Text for analysis:
John: 70 feet. If you could imagine like the battleships, like the Missouri and the Iowa, you see mounted, two of those guns sticking out of the battleship turrets. But instead of putting them in turrets, they mounted them in these massive concrete rooms of like up to 17 feet of concrete above them and 600 feet apart. And the tunnels, they built an artificial hill with all these tunnels with rooms for ammunition, storage, and the crew. They built two of those. Remember their fear that somebody's gonna anchor off Fort Funston?
Woody: Right.
John: Well, they also had kind of the fear that somebody might anchor off Marin. Or maybe even try to land at like Stinson Beach. So, they built a twin gun battery called Battery [00:12:00] Townsley.
Woody: That's over in the Marin headlands?
John: Yeah. I think we visited there once. Some of our group hiked up there. So, the one at Fort Funston, it's all buttoned up inside. They welded steel plates over all the doors.
David: That's because Woody used to run up and down those tunnels and break beer bottles and stuff.
John: Well, that's one of the first ones that I discovered, you know, growing up in Westlake. You know, we'd pack up our little sack lunches and get a canteen of water and hike around the Olympic Club and get to Fort Funston. And we'd go explore that thing, you know, with our little, you know Cub Scout flashlights.
Woody: We didn't bring water.
John: Later on the libations changed.
David: Woody brought his spray paint and his beer bottles.
Woody: No, no. I never did any of that. I never did. But they're all, they're all sealed up now, right?
John: They are, yeah. That was, you were talking about what was it like in those days? It was, that area was open when the park first took over. During the city days. ot was unpatrolled. I guess maybe [00:13:00] occasionally a police car would, you know, go up there. But the interior was wide open. It was all black from fires that had been stoked. This is in the mid-late ‘60s this was going on.
Woody: Yeah.
John: Apparently Hell's Angels used to gather up there.
Woody: Yeah.
John: It was a heavy, it was a heavy cruising scene. So, it wasn't really a family friendly environment.
Woody: Right. Okay. so, I have a question. Real quick too. So, Fort Miley was part of the Presidio. Right?
John: It's what they call a subpost.
Woody: Okay. A little, a little outside of it.
John: Yeah, there you go. It's like a satellite.
Woody: Right. And the Army's been there, moved to the VA, and it's been pretty much continuous. But when did the military leave Fort Funston?
John: In phases.
Woody: Oh, okay.
John: They really shut down Fort Funston right after World War II. Because it was pretty obvious World War II had changed everything. Long range bombers and nuclear weapons. But the Army maintained a [00:14:00] presence down there, off and on. The National Guard had their armory, they did some training activities there. But it got a new shot of life in 1955 when they built a Nike missile site down there. And from 1955 to about 1961 or ‘62, there was a launch site for, I think like there are three missile silos, missile pits.
David: And that's kind of to the south of Battery Davis.
John: It is.
David: Right in the, kind of in the parking lot.
John: The parking lot is the missile launchers.
David: Yeah.
Woody: Oh, really? That's where they were?
John: They're underneath the parking lots.
David: Yeah.

Given information:
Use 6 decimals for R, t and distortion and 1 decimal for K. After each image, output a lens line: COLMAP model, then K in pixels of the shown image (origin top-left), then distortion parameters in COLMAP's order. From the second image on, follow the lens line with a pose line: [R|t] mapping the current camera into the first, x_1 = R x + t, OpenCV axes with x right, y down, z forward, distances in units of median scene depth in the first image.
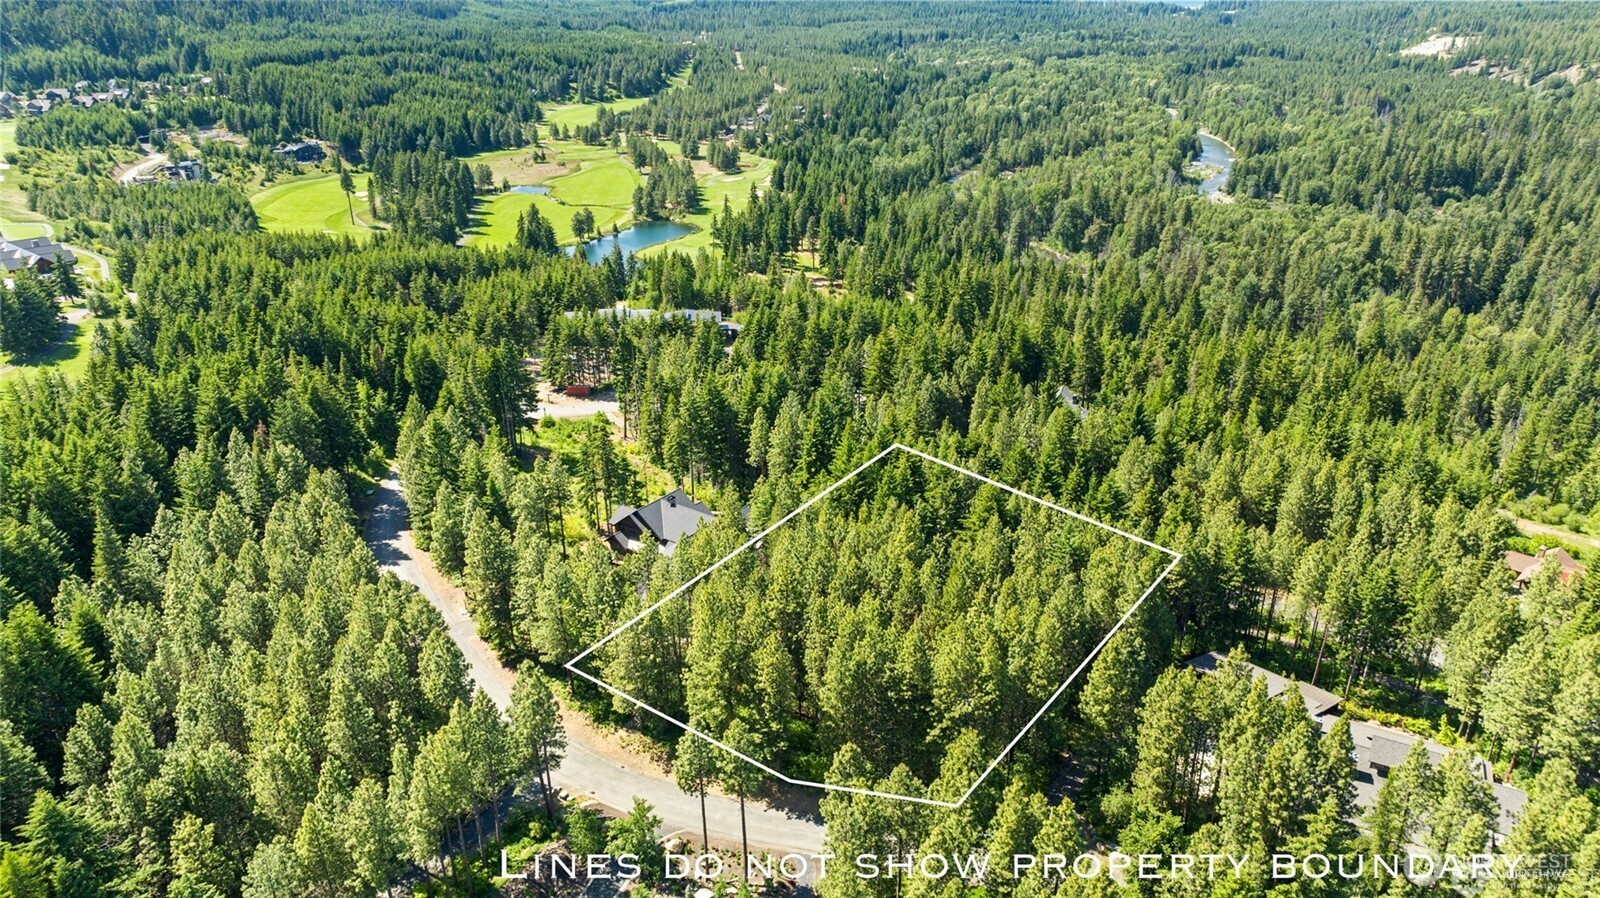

List of tasks:
- 1) Set down verbatim the part of the Fort Funston conversation that begins at "Woody: We didn't" and stops after "up now, right?".
- 2) In the Fort Funston conversation, what was built at Fort Funston in 1955?
- 3) Continue the Fort Funston conversation from its final line.

Expected outputs:
- 1)
Woody: We didn't bring water.
John: Later on the libations changed.
David: Woody brought his spray paint and his beer bottles.
Woody: No, no. I never did any of that. I never did. But they're all, they're all sealed up now, right?

- 2) A Nike missile site.

- 3)
John: If you go down there. Well, you know, I take Milo for a walk and we go down there. In this, there's three of these giant rectangular pads in the middle of the parking lot. That's where the elevators were that brought the Nike missiles up out of the ground and then they'd be elevated. When I was, when I was a kid on Armed Forces Day, it must have been like 1957, we only lived a [00:15:00] few miles from there and we used to pass it every day and it had a big sign that said Westlake Nike site. And on Armed Forces Day, they opened it for tours and my folks took me in there. And real strong memories, you know, the sounds, the smells of hydraulic and paint. And it was very spit and polished. It was very real.
Woody: Did they kind of bring 'em up to show you guys?
John: Yeah.
Woody: Okay.
John: Yeah, they'd bring 'em up and then they'd elevate 'em.
David: There were a lot of Nike sites around too.
Woody: We should talk about what a Nike missile is. What are we talking about?
John: We talked about, talked about cannons and how big they could get. What a Nike missile is basically a rocket like you see on the 4th of July. It uses a propellant that just goes up in the air.
Woody: Right.
John: And then it goes off. These were called guided missiles because when these rockets, missiles, when they launched, they had in their nose a radio receiver. And they could be given directions from the ground while they were in the [00:16:00] air to change their direction of flight. But it was so accurate, it could guide the missile to the airplane.
Woody: So, we're talking about, you're talking about the early guns. You know they're shooting right at the bay at first. Then they have old brass cannons or something. Then they have these guns that could shoot five miles out to get the battle ships or whatever. What, how far, what were the Nike missiles trying to hit and how far away were they trying to hit this?
David: And there's something in between those big 17, 70-foot guns that could shoot 25 miles.
Woody: 25 miles. So, is a Nike missile a closer thing or a longer, longer thing?
John: The Nike missiles like that at Fort Funston were about a 37-mile range.
Woody: Okay.
John: But they were quickly superseded by a bigger one that could fire up to a hundred miles.
Woody: And did we have any of those?
John: Yeah, we did.
Woody: Oh, we did.
John: The name of those missiles, they were called, the early ones, the 37-mile range, those were called Nike Ajax. And the thing about them was that one missile could hit, knock out one plane.
Woody: Right.
John: Because they were [00:17:00] full of TNT explosive. Yeah, that's pretty good. Yeah. And it could, you know, shoot something maybe a hundred, 150 feet in diameter.
Woody: Right.
John: That was its kill range.
Woody: Yeah.
John: The Nike Hercules, this wasn't talked about too much, is they had nuclear warheads.
Woody: Aah.
John: So, they could take out anything sometimes within like 15- or 20-mile radius.
Woody: Wow. So, we had nuclear warheads where?
John: Not in San Francisco.
Woody: Okay. Alright.
John: Over in the Marin Headlands at Fort Barry. Down in Pacifica.
Woody: Oh, wow.
John: Up at…
David: That's where I drank my beer.
Woody: With the nuclear warheads?
David: Yeah, there weren't any there, but I do remember going, Milagro Ridge. Right?
John: That's the area. Yeah.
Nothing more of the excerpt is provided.